Todo mundo virou agente. Seu RAG é um agente. Seu chatbot é um agente. Seu script de automação com três if/else é um agente. Até sua geladeira vai virar agente daqui a pouco. Mas será?
Sistemas multiagente não são novos. A ideia vem dos anos 1990, com frameworks como JADE e SPADE. O que mudou não foi o conceito, foi o substrato: o comportamento agora emerge de modelos de linguagem interpretando linguagem natural, em vez de programação explícita.
Vale separar dois casos que costumam ser confundidos:
- RAG tradicional é um pipeline de recuperação. Busca, injeta contexto, gera resposta. Linear.
- RAG agêntico usa a recuperação como uma ferramenta entre várias, com autonomia para planejar, refinar buscas e avaliar resultados.
A distinção que considero útil para quem constrói em produção: se o sistema tem um loop onde o modelo decide o próximo passo, escolhe ferramentas, executa, avalia e decide se continua ou para, é um agente.
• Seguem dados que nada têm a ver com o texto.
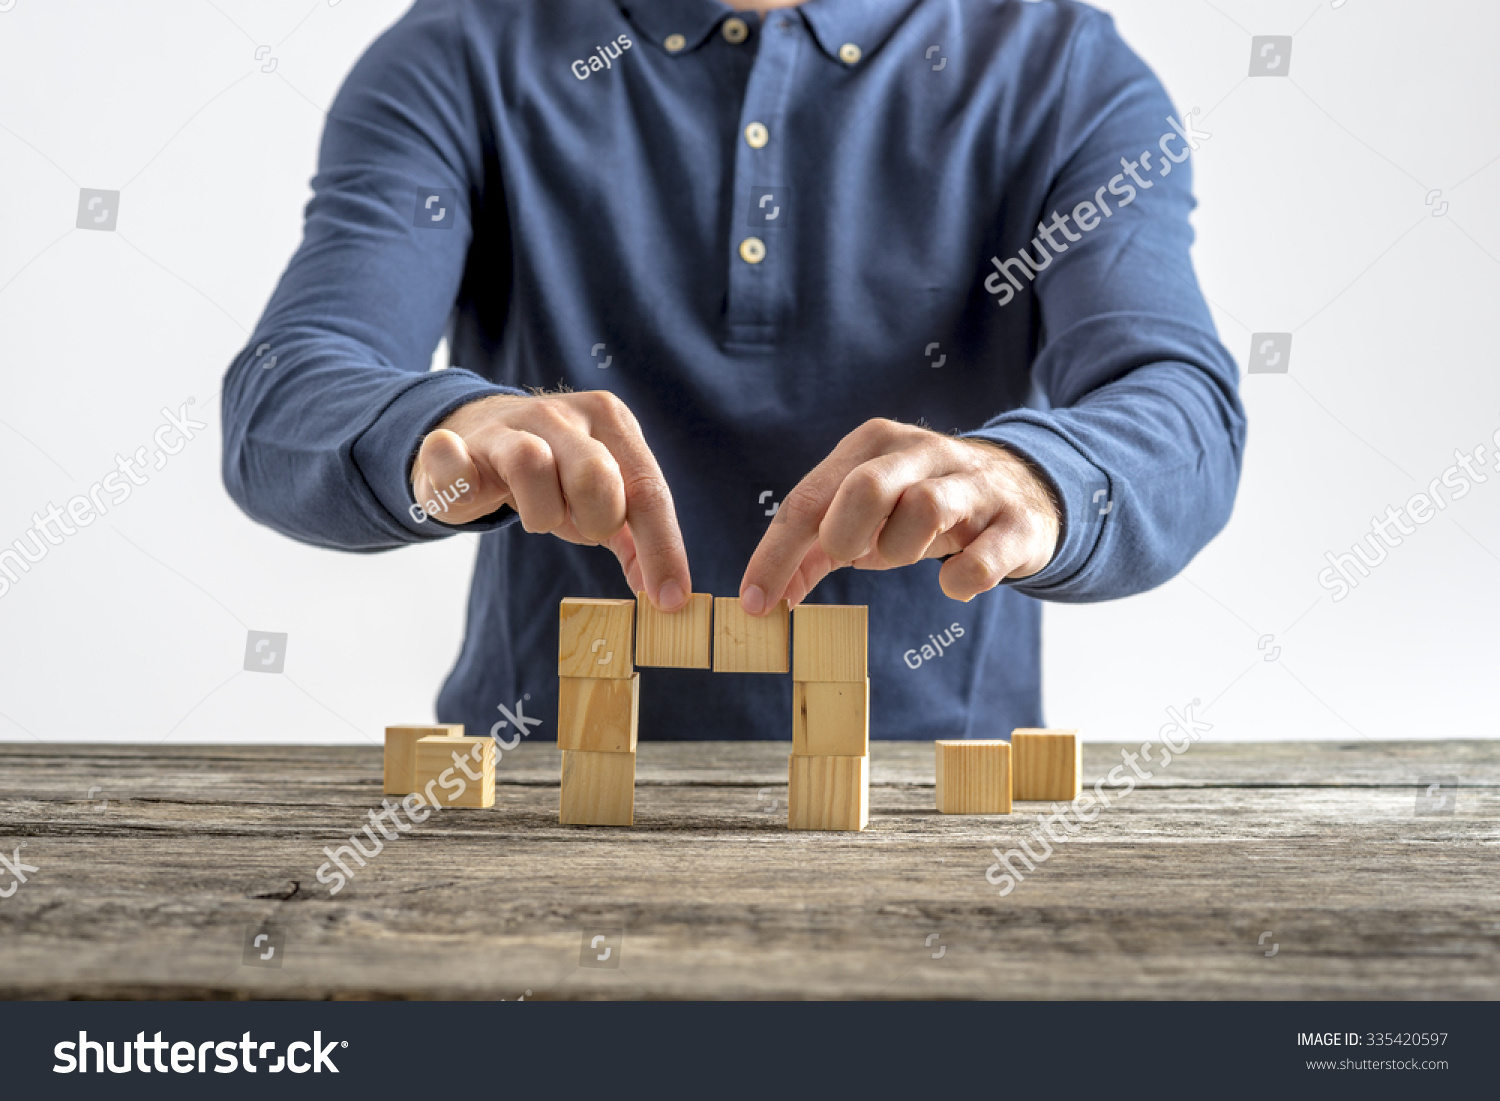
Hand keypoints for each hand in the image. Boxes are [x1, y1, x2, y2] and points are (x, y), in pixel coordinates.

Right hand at [410, 390, 690, 609]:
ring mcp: (505, 427)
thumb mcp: (603, 500)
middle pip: (596, 475)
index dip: (662, 548)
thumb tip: (667, 595)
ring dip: (540, 512)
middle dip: (596, 519)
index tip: (669, 600)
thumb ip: (636, 538)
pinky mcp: (454, 446)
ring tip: (537, 513)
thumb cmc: (555, 476)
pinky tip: (467, 490)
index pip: (647, 489)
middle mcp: (561, 415)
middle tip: (580, 526)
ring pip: (531, 464)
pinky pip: (452, 456)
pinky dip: (457, 474)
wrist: (478, 438)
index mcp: (610, 423)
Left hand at [739, 419, 1059, 611]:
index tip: (755, 603)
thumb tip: (764, 599)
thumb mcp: (865, 516)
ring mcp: (975, 483)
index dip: (776, 555)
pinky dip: (961, 581)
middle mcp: (923, 451)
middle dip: (845, 536)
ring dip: (903, 550)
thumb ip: (813, 550)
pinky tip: (955, 582)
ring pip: (924, 509)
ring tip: (908, 554)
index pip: (809, 498)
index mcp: (874, 444)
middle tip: (852, 557)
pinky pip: (980, 561)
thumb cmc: (922, 507)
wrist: (1026, 491)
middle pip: (866, 487)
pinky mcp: (1016, 522)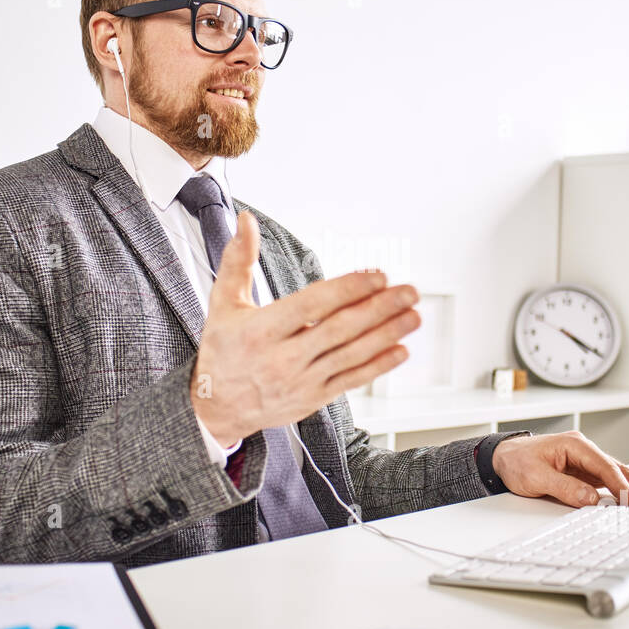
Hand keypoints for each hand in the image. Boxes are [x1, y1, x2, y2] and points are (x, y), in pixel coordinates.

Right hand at [191, 210, 420, 446]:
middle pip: (340, 329)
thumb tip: (246, 221)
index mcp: (262, 330)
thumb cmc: (222, 350)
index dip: (348, 289)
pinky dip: (378, 366)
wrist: (215, 408)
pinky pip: (351, 380)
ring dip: (387, 334)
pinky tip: (400, 350)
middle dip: (379, 308)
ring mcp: (301, 380)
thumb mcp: (222, 303)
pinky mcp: (314, 398)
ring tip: (413, 315)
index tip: (377, 275)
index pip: (312, 305)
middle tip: (407, 291)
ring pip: (351, 355)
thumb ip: (239, 260)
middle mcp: (283, 357)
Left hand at [491, 431, 628, 507]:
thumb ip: (564, 488)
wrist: (504, 457)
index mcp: (576, 446)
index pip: (606, 468)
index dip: (622, 488)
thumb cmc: (517, 462)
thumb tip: (591, 500)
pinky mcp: (587, 474)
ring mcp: (588, 462)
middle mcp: (586, 452)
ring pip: (621, 477)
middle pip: (621, 471)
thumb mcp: (535, 477)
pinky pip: (612, 483)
Caso contrário, é um pipeline com um nome bonito.
Penso nisso em três camadas cumulativas:
- Weights — o que vem do treinamento do modelo.
- Context — RAG, prompting, engenharia de contexto.
- Harness — MCP, skills, protocolos de orquestração.
O termo "agente" corre o risco de virar palavra vazia — algo que Carl Hewitt já alertava. Os agentes baseados em LLM ocupam uma zona cinzenta entre as definições fraca e forte de agência. Na prática, a intentional stance (descrever o comportamento do sistema como se ele tivesse intenções) costuma ser mais útil do que brigar pela definição perfeita.